From: Eugene Leitl (Eugene.Leitl@lrz.uni-muenchen.de)
Date: Sat Dec 29 2001 - 06:08:28 MST
On Sat, 29 Dec 2001, Chen Yixiong, Eric wrote:
> From useless and discarded pages to spam, the Web is showing clear
There's now http spam? Wow. I presume he means ads, especially the popup
variety. (Some jokers will even attempt crashing your machine by keeping
opening up new windows, another good reason to disable ECMA/JavaScript.

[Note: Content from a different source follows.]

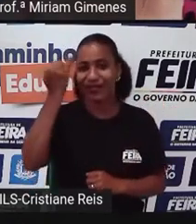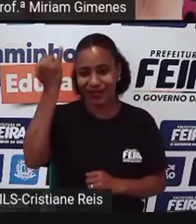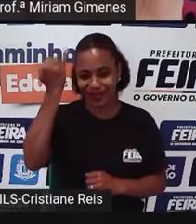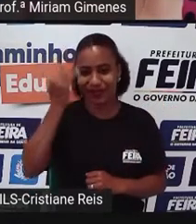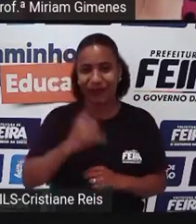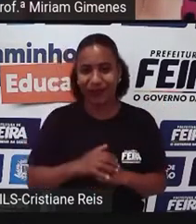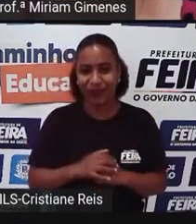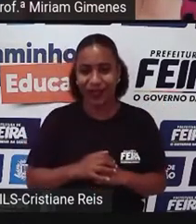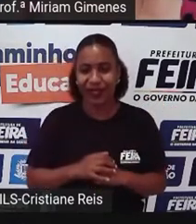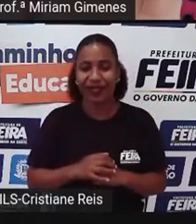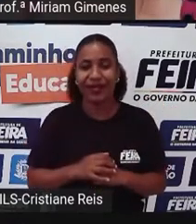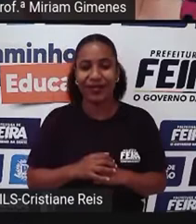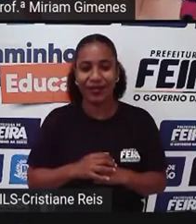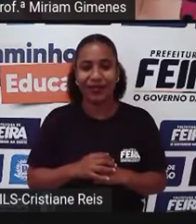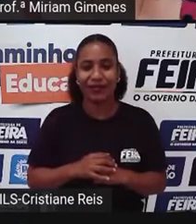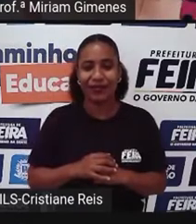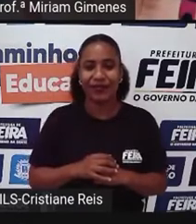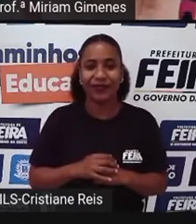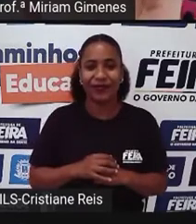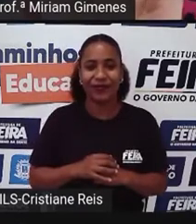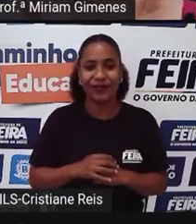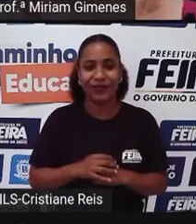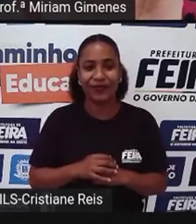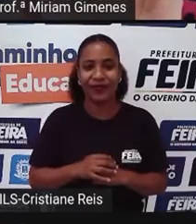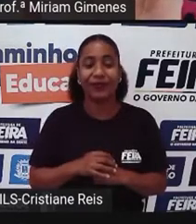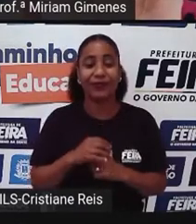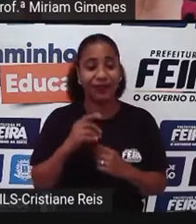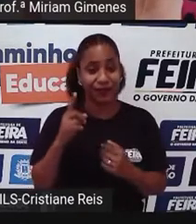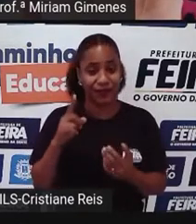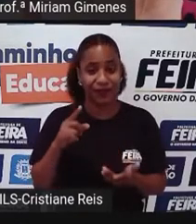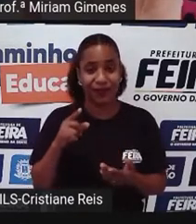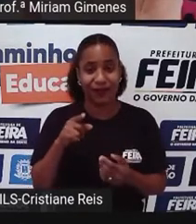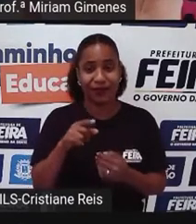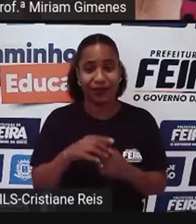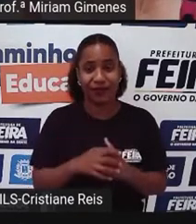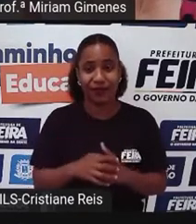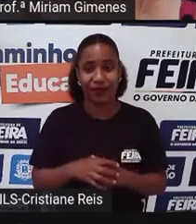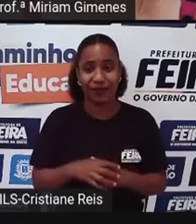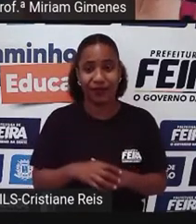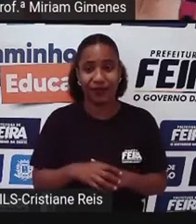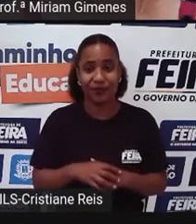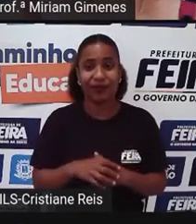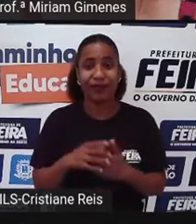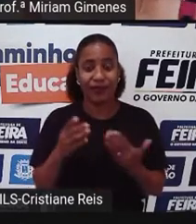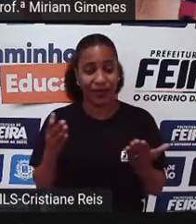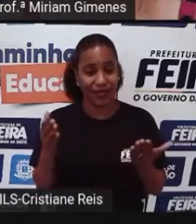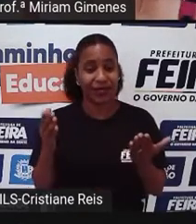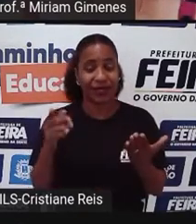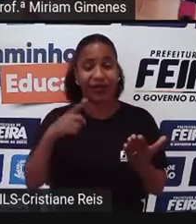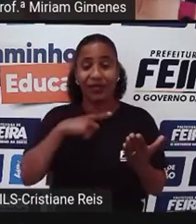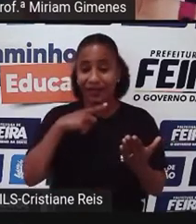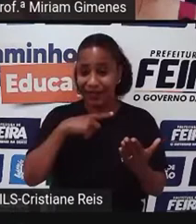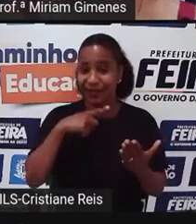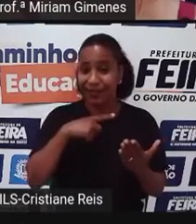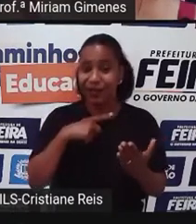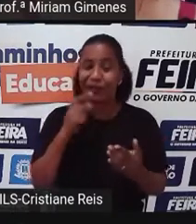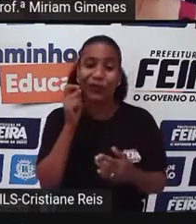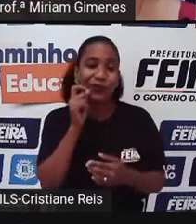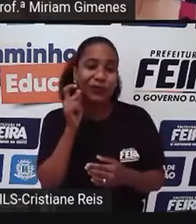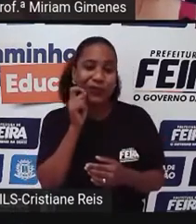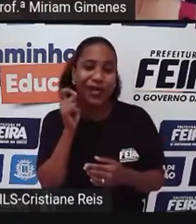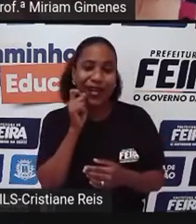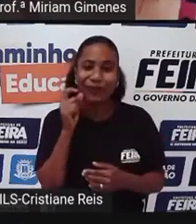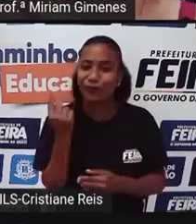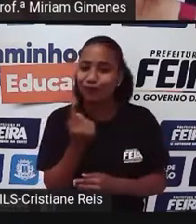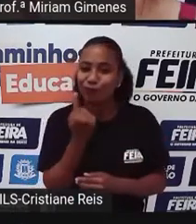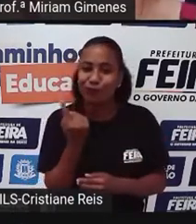Usar essa ferramenta É muito importante Né Sim Os gatos Eles têm uma fama De viver sozinhos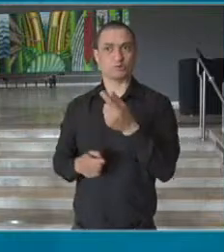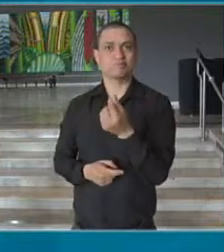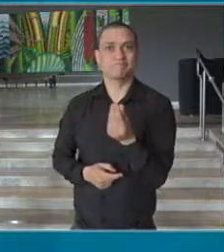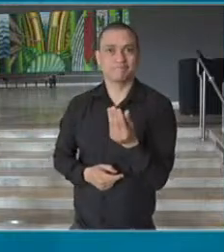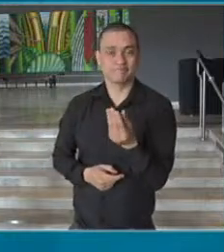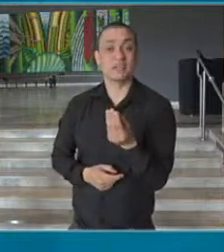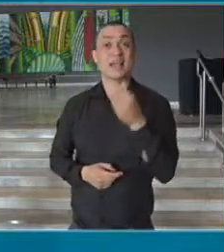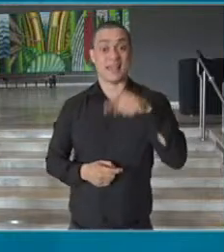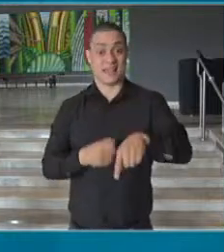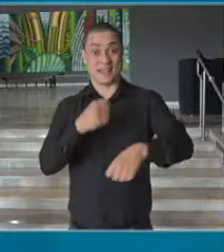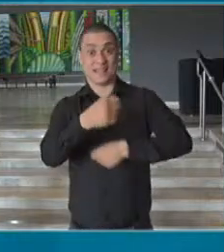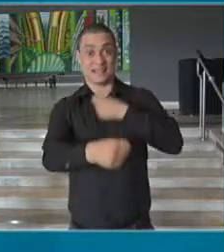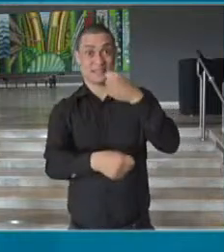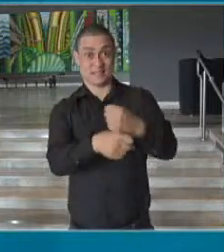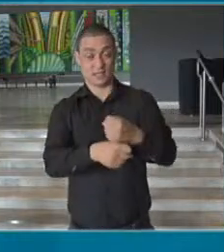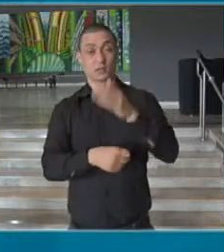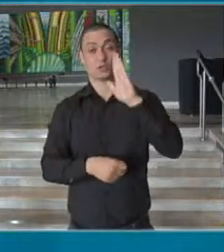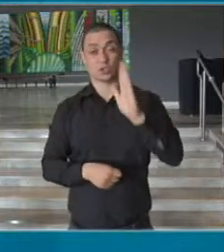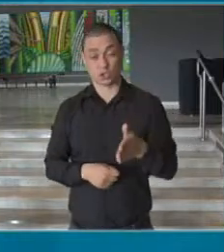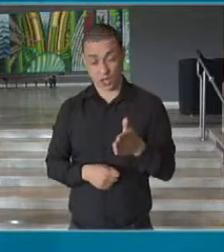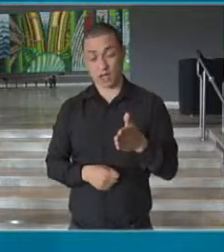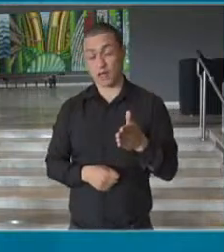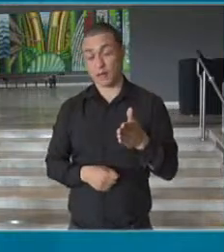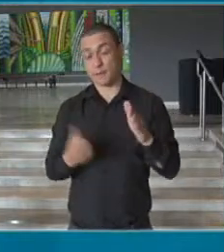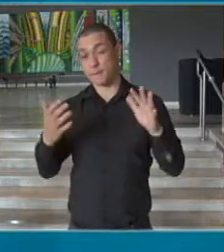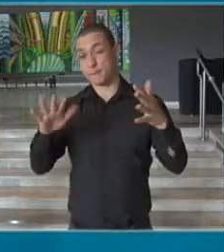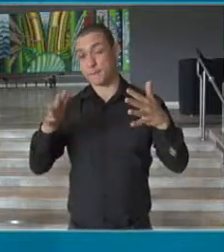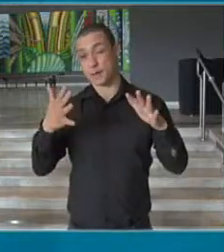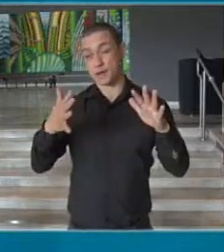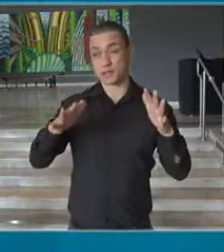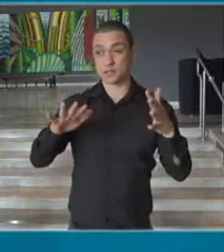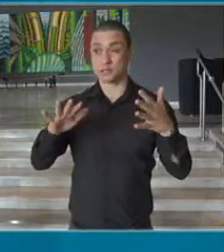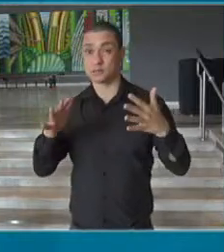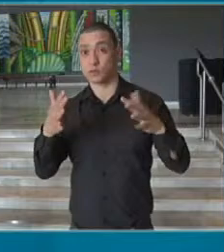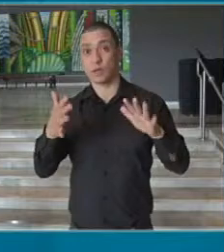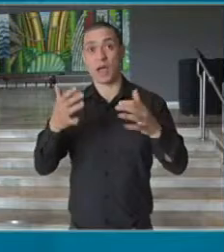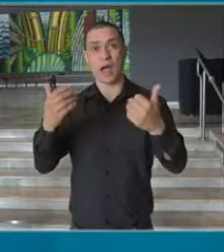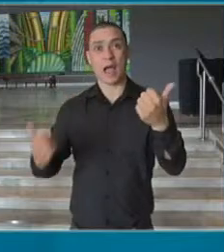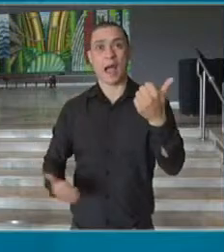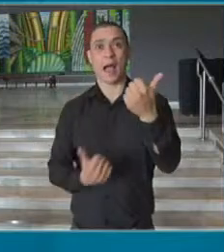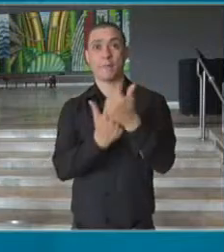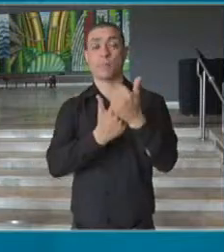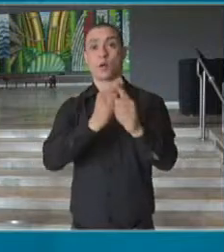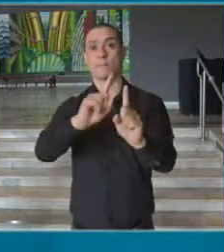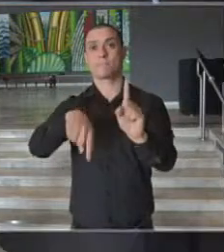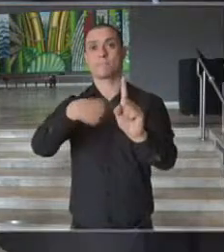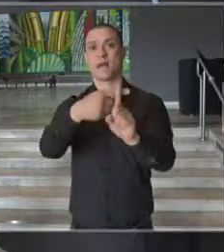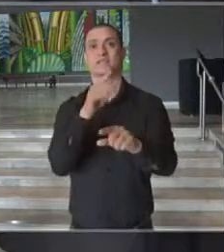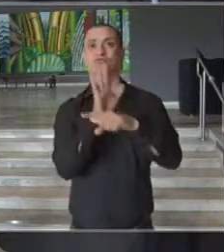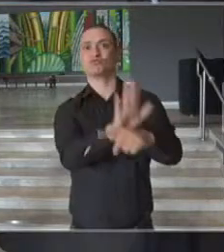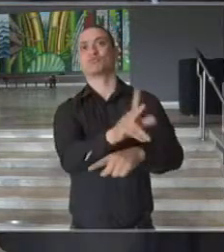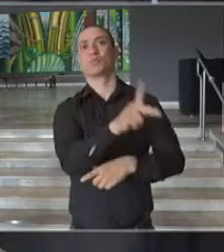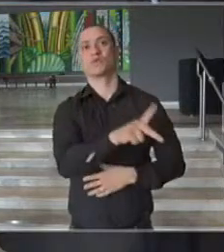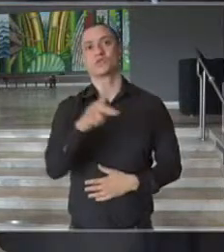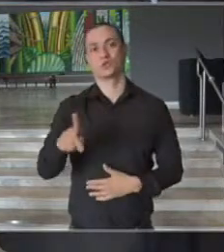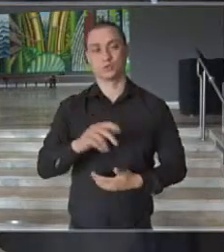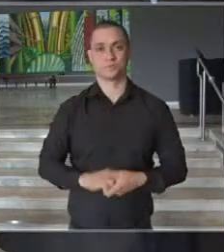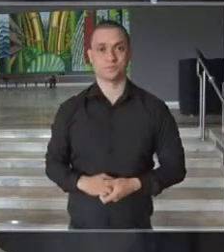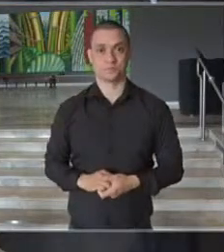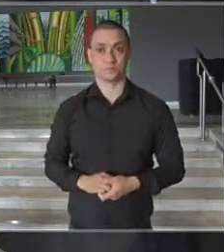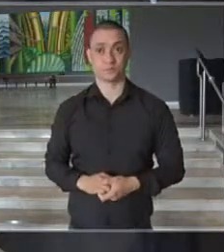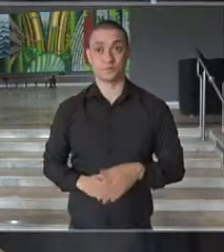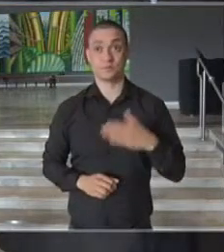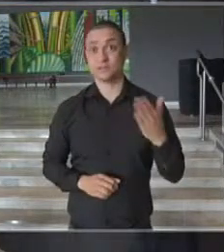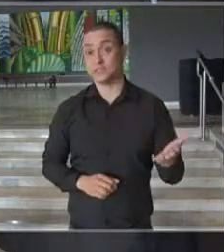ano, estamos fazendo, de forma inédita, um apoio muito maior aos professores. E vou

> signs of decay, says John Dvorak. But is there anything we can do
> about it?
The browser wars and consumers clamoring for features make the world wide
web an increasingly balkanized environment (for the same reason the
browser as an ubiquitous all-purpose client becomes rapidly uninteresting,
due to severe incompatibilities and combinatorial explosion rendering
testing prohibitively expensive).
So, we need standards. Noncommercial standards, of course, ones immune to
customer base locking as being practiced by all major players. Mozilla and
Galeon could become rather important here.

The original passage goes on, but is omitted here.